**Work to be completed**
Leave every picture out, and retype all the remaining records exactly.

Segment Start: Material provided

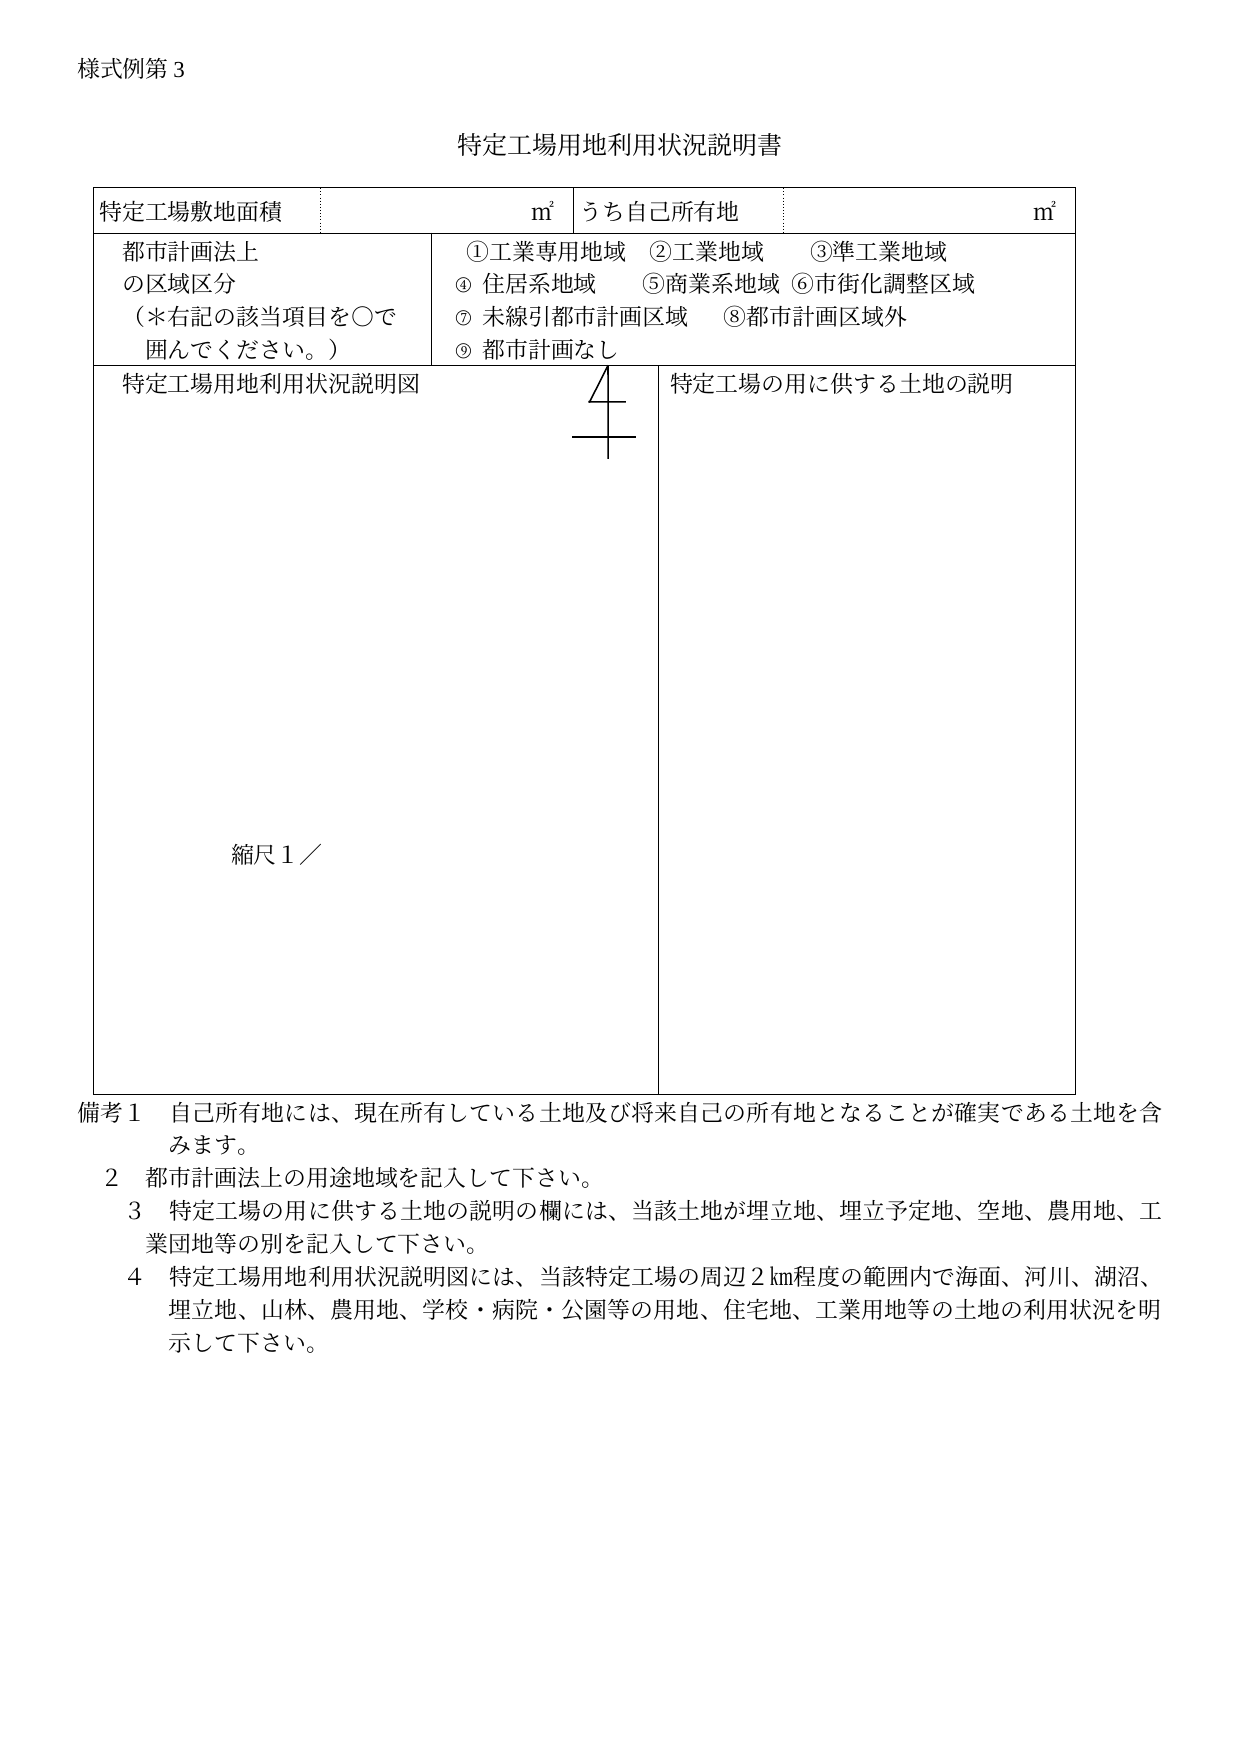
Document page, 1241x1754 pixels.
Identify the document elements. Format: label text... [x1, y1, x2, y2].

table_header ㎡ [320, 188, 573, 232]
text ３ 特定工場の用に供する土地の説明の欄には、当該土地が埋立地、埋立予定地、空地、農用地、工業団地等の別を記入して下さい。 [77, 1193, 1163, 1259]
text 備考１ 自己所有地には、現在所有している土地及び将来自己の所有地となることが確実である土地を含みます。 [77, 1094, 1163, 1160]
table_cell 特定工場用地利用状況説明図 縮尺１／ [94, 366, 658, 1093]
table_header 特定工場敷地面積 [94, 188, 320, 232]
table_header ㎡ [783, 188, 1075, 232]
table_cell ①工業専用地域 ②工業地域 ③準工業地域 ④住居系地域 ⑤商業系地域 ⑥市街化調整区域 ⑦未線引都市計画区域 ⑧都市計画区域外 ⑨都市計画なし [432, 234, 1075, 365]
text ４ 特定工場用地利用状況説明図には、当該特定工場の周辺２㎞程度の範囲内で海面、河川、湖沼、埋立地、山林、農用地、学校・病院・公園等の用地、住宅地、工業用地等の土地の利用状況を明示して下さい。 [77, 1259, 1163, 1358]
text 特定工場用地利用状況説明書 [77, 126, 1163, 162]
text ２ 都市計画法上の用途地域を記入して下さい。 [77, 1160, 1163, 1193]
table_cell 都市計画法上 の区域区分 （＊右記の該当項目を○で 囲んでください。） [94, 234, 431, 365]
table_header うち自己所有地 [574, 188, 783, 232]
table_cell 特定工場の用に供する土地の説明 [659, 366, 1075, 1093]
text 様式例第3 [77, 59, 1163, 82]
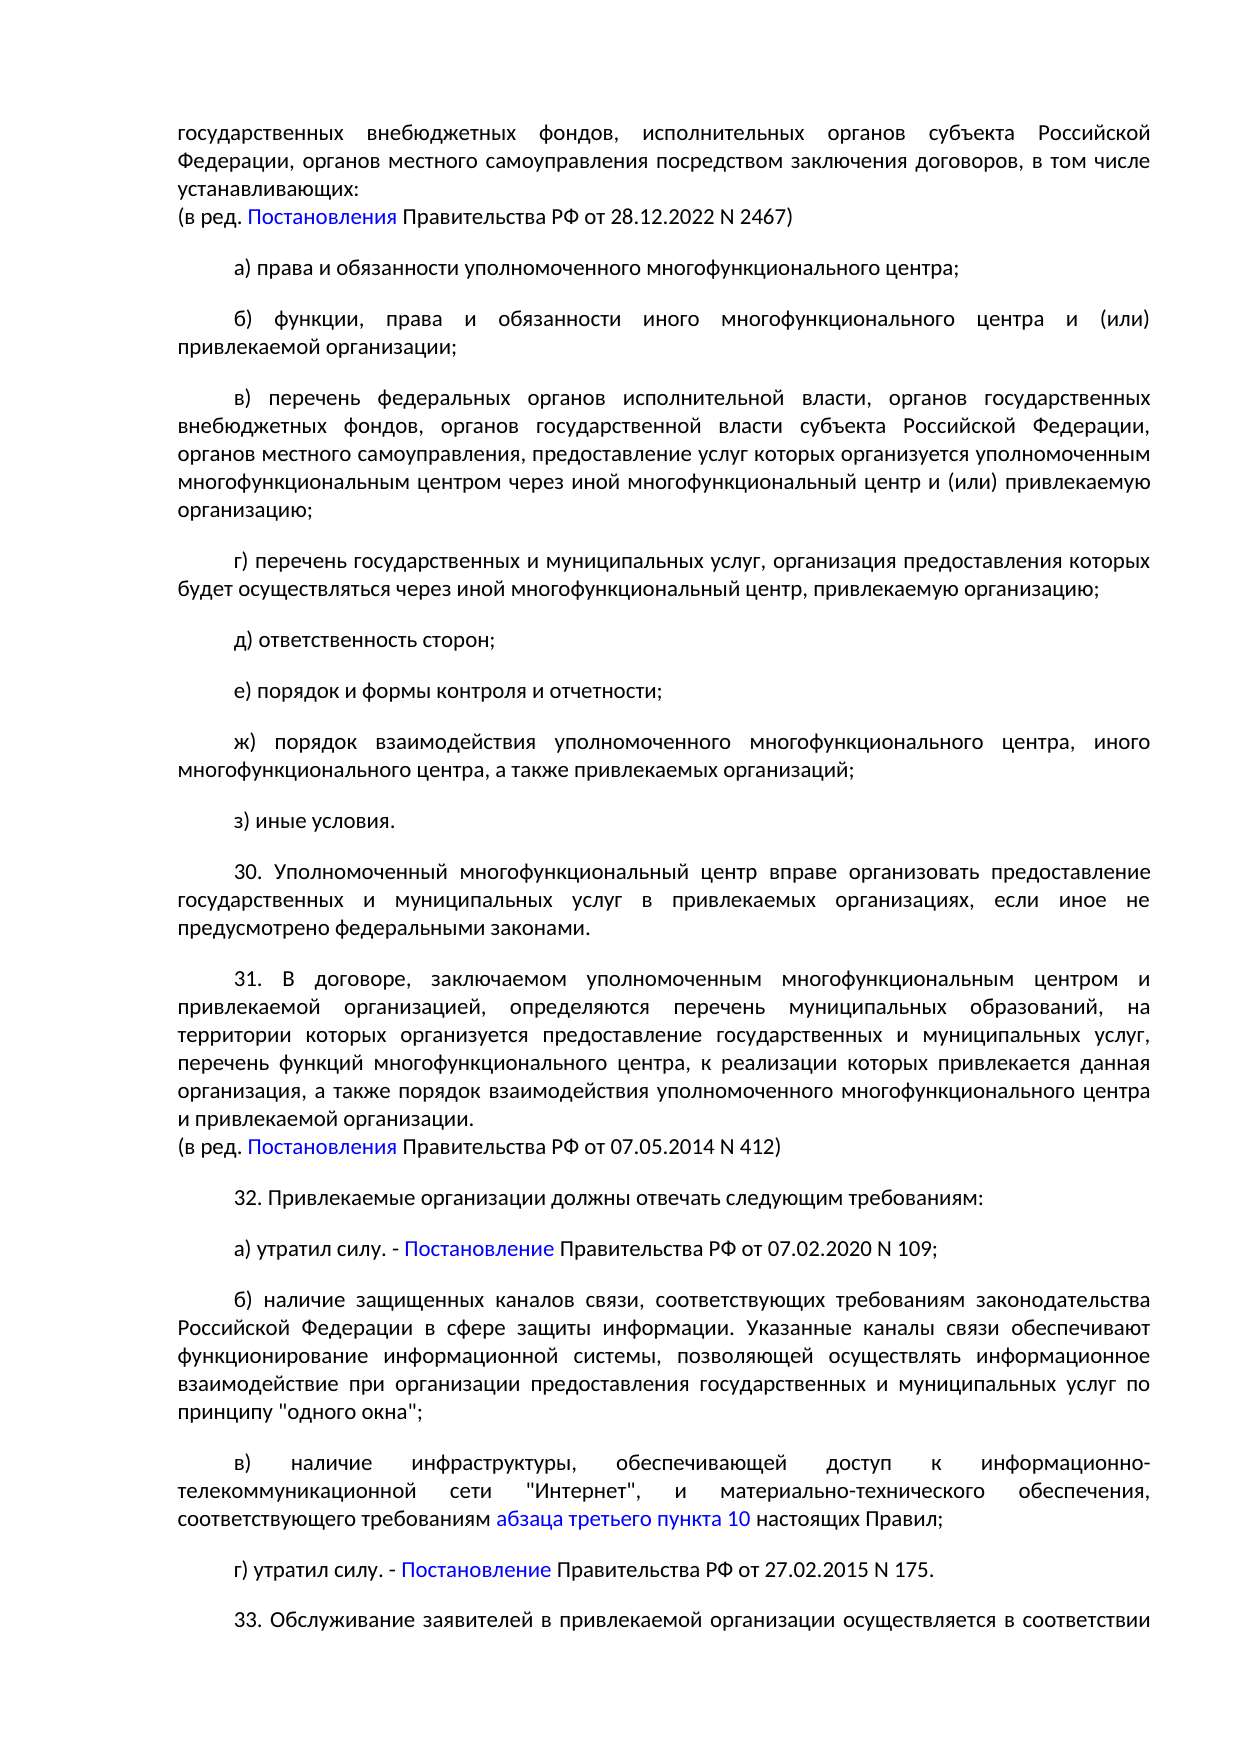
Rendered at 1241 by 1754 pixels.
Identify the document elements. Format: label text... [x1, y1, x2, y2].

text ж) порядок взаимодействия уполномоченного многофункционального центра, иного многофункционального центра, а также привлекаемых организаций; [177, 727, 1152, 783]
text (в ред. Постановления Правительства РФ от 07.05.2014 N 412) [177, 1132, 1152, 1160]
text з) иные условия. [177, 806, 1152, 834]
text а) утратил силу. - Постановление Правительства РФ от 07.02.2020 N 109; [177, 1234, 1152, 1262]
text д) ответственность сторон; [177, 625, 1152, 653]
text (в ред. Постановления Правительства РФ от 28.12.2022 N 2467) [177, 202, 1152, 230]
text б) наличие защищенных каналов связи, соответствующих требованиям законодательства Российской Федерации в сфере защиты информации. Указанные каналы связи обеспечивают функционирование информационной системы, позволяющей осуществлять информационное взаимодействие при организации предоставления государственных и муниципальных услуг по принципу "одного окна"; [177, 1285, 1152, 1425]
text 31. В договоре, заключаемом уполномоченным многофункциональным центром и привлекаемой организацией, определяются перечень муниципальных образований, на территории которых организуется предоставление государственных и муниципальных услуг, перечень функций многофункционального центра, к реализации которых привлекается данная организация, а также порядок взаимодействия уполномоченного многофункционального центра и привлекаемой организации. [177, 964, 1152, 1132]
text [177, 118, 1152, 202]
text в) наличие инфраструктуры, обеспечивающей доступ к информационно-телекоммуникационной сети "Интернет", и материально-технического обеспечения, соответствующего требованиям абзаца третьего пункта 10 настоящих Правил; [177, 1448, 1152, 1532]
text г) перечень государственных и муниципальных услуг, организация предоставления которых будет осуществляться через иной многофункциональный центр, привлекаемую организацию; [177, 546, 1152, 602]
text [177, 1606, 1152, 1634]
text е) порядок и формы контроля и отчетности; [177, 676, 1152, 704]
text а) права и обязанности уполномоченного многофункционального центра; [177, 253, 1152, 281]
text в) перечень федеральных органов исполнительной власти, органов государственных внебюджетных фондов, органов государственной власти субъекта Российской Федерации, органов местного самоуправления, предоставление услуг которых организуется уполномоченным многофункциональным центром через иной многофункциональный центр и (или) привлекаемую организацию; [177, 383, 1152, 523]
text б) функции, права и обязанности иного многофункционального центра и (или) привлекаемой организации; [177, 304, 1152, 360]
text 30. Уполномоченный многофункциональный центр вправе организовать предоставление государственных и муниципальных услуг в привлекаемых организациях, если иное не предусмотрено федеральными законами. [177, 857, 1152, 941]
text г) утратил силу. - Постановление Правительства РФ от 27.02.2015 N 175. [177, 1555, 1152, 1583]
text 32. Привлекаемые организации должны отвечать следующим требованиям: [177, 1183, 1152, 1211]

Segment End: Material provided

**Completed exercise**
Document page, 1241x1754 pixels.
Identify the document elements. Format: label text... [x1, y1, x2, y2].

table_header ㎡ [320, 188, 573, 232]
text ３ 特定工場の用に供する土地の説明の欄には、当該土地が埋立地、埋立予定地、空地、農用地、工業団地等の別を記入して下さい。 [77, 1193, 1163, 1259]
text 備考１ 自己所有地には、現在所有している土地及び将来自己の所有地となることが確実である土地を含みます。 [77, 1094, 1163, 1160]
table_cell 特定工場用地利用状況説明図 縮尺１／ [94, 366, 658, 1093]
table_header 特定工場敷地面積 [94, 188, 320, 232]
table_header ㎡ [783, 188, 1075, 232]
table_cell ①工業専用地域 ②工業地域 ③準工業地域 ④住居系地域 ⑤商業系地域 ⑥市街化調整区域 ⑦未線引都市計画区域 ⑧都市計画区域外 ⑨都市計画なし [432, 234, 1075, 365]
text ４ 特定工場用地利用状況説明図には、当該特定工場の周辺２㎞程度の範囲内で海面、河川、湖沼、埋立地、山林、農用地、学校・病院・公園等の用地、住宅地、工業用地等の土地の利用状況を明示して下さい。 [77, 1259, 1163, 1358]
text 特定工場用地利用状況説明書 [77, 126, 1163, 162]
text ２ 都市計画法上の用途地域を記入して下さい。 [77, 1160, 1163, 1193]
table_cell 都市計画法上 の区域区分 （＊右記の該当項目を○で 囲んでください。） [94, 234, 431, 365]
table_header うち自己所有地 [574, 188, 783, 232]
table_cell 特定工場の用に供する土地の説明 [659, 366, 1075, 1093]
text 様式例第3 [77, 59, 1163, 82]
Rendered at 1241 by 1754 pixels.
Identify the document elements. Format: label text... [x1, y1, x2, y2].

text ж) порядок взаимодействия уполномоченного многофункционального центра, иного многофункционального центра, а также привлекаемых организаций; [177, 727, 1152, 783]
text (в ред. Постановления Правительства РФ от 07.05.2014 N 412) [177, 1132, 1152, 1160]
text з) иные условия. [177, 806, 1152, 834]
text а) утратил силу. - Постановление Правительства РФ от 07.02.2020 N 109; [177, 1234, 1152, 1262]
text д) ответственность сторон; [177, 625, 1152, 653]
text (в ред. Постановления Правительства РФ от 28.12.2022 N 2467) [177, 202, 1152, 230]
text б) наличие защищенных каналов связи, соответствующих требованиям законодательства Российской Федерации в сфере защиты информации. Указанные каналы связи обеспечивают функционирование информационной системы, позволяющей осуществлять информационное взаимодействие при организации предоставления государственных и муниципальных услуг по принципу "одного окна"; [177, 1285, 1152, 1425]
text 31. В договоре, заключаемом уполномоченным многофункциональным центром и привлекаемой организацией, определяются перечень муниципальных образований, на территории которых организуется предоставление государственных и муниципальных услуг, перечень функций многофункционального центра, к реализации которых привлекается данная организация, а также порядок взаимодействия уполномоченного многофункционального центра и привлекаемой организации. [177, 964, 1152, 1132]
text [177, 118, 1152, 202]
text в) наличие инфраструктуры, обеспечивающей доступ к информационно-телекоммуникационной сети "Интернет", и материально-технического обеспечения, соответствующего требованиям абзаца третьего пункта 10 настоящих Правил; [177, 1448, 1152, 1532]
text г) перечень государственных и муниципальных услуг, организация предоставления которых будет осуществляться через иной многофункциональный центр, привлекаемую организацию; [177, 546, 1152, 602]
text [177, 1606, 1152, 1634]
text е) порядок и формы контроля и отчетности; [177, 676, 1152, 704]
text а) права и обязанности уполномоченного многофункционального центра; [177, 253, 1152, 281]
text в) перечень федеральных органов исполнительной власти, органов государственных внебюджетных фондов, органов государственной власти субъекта Российской Федерации, органов местного самоуправления, предоставление услуг которых организуется уполномоченным многофункциональным центром через иной многофункциональный центр и (или) привлекаемую организацию; [177, 383, 1152, 523]
text б) функции, права и обязанности иного многофункционального центра и (или) привлекаемой организации; [177, 304, 1152, 360]
text 30. Уполномоченный многофункциональный центр вправе организовать предоставление государственных и муниципальных услуг в привлекаемых организациях, если иное не предусмотрено федеральными законами. [177, 857, 1152, 941]
text г) утратил силу. - Постановление Правительства РФ от 27.02.2015 N 175. [177, 1555, 1152, 1583]
text 32. Привлекаемые организации должны отвечать следующим требованиям: [177, 1183, 1152, 1211]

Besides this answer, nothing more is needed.